(Plain-text document sources)
========
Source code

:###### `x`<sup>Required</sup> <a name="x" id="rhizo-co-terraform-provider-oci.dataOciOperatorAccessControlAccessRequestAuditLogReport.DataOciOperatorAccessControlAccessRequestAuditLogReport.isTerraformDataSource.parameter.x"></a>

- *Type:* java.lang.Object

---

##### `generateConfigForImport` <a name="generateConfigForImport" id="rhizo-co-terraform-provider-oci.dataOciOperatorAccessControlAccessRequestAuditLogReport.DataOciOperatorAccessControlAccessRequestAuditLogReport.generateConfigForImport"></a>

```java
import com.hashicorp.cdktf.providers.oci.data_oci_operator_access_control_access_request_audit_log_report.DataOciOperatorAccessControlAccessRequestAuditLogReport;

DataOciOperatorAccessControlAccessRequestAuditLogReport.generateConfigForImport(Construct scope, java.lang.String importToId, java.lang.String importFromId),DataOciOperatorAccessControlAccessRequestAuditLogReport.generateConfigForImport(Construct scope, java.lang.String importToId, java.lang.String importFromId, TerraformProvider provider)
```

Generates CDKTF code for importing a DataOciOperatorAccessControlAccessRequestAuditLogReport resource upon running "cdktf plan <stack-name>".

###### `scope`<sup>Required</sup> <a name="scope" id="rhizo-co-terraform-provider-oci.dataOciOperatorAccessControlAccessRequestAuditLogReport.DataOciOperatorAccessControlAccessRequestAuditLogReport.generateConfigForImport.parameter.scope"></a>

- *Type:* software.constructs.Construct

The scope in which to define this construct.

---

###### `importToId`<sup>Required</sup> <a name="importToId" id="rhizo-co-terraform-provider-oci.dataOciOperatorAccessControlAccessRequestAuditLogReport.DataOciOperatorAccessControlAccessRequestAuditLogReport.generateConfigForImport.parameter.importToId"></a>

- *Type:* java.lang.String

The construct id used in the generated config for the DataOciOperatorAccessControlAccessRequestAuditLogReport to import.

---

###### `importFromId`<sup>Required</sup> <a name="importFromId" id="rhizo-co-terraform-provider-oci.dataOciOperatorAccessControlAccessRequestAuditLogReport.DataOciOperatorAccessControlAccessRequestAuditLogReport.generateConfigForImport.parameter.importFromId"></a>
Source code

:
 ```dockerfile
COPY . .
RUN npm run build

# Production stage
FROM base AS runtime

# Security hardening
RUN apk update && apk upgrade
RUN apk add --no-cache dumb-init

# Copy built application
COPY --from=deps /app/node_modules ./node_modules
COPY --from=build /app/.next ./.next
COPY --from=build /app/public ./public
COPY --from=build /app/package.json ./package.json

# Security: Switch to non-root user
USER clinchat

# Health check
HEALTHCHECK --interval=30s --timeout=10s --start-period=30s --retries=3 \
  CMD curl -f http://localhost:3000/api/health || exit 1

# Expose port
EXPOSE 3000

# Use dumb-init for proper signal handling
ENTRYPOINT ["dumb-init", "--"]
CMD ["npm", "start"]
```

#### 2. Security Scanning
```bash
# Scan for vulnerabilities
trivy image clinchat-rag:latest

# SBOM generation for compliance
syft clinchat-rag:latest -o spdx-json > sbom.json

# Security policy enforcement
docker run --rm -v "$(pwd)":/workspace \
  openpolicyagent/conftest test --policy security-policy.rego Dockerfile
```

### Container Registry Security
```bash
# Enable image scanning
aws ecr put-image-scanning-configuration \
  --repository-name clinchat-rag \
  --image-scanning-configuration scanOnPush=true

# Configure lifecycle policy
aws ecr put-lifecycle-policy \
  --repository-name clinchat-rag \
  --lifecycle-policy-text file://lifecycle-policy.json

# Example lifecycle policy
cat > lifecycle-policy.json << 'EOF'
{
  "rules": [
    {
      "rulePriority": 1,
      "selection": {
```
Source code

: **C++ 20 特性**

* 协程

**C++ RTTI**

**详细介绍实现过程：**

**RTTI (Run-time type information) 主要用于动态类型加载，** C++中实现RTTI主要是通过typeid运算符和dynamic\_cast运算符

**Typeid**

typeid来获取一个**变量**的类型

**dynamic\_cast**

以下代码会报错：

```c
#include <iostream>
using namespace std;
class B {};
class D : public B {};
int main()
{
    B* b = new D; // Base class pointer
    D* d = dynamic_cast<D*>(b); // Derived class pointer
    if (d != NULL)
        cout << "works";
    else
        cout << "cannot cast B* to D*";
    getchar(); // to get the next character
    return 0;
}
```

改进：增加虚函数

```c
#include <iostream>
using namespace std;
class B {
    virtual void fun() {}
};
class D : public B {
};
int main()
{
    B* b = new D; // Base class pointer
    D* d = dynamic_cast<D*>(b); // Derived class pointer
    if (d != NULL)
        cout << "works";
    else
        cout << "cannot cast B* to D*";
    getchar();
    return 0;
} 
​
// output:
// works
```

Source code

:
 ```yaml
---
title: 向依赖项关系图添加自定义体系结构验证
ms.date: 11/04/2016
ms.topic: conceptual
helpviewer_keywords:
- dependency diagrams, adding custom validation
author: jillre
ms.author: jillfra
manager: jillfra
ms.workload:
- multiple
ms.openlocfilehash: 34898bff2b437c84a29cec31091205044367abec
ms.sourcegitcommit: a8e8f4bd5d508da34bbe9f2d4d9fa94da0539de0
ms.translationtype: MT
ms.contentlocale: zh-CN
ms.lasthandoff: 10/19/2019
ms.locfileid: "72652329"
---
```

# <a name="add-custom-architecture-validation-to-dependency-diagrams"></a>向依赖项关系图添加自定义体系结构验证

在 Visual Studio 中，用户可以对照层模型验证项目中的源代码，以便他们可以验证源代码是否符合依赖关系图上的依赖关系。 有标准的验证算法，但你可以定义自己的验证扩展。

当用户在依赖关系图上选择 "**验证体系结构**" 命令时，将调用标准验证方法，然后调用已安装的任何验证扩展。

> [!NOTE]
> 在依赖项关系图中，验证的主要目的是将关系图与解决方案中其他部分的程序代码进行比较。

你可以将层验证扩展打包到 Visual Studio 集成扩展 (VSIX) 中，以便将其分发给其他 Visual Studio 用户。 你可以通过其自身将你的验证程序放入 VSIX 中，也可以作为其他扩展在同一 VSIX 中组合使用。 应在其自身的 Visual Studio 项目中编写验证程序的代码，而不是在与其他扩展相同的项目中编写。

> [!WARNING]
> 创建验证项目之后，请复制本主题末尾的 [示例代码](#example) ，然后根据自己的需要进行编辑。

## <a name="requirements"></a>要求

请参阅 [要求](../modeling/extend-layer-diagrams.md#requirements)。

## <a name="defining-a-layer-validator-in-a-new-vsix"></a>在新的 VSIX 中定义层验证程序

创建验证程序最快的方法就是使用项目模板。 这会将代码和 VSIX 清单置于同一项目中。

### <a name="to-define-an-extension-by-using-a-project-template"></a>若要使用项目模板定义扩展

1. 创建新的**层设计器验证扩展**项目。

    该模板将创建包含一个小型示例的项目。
========
REQUIRED ACTION
Every line that contains the string "向依赖项关系图添加自定义体系结构验证" should be copied from the records.

SOLUTION TO THIS PROBLEM
title: 向依赖项关系图添加自定义体系结构验证
# <a name="add-custom-architecture-validation-to-dependency-diagrams"></a>向依赖项关系图添加自定义体系结构验证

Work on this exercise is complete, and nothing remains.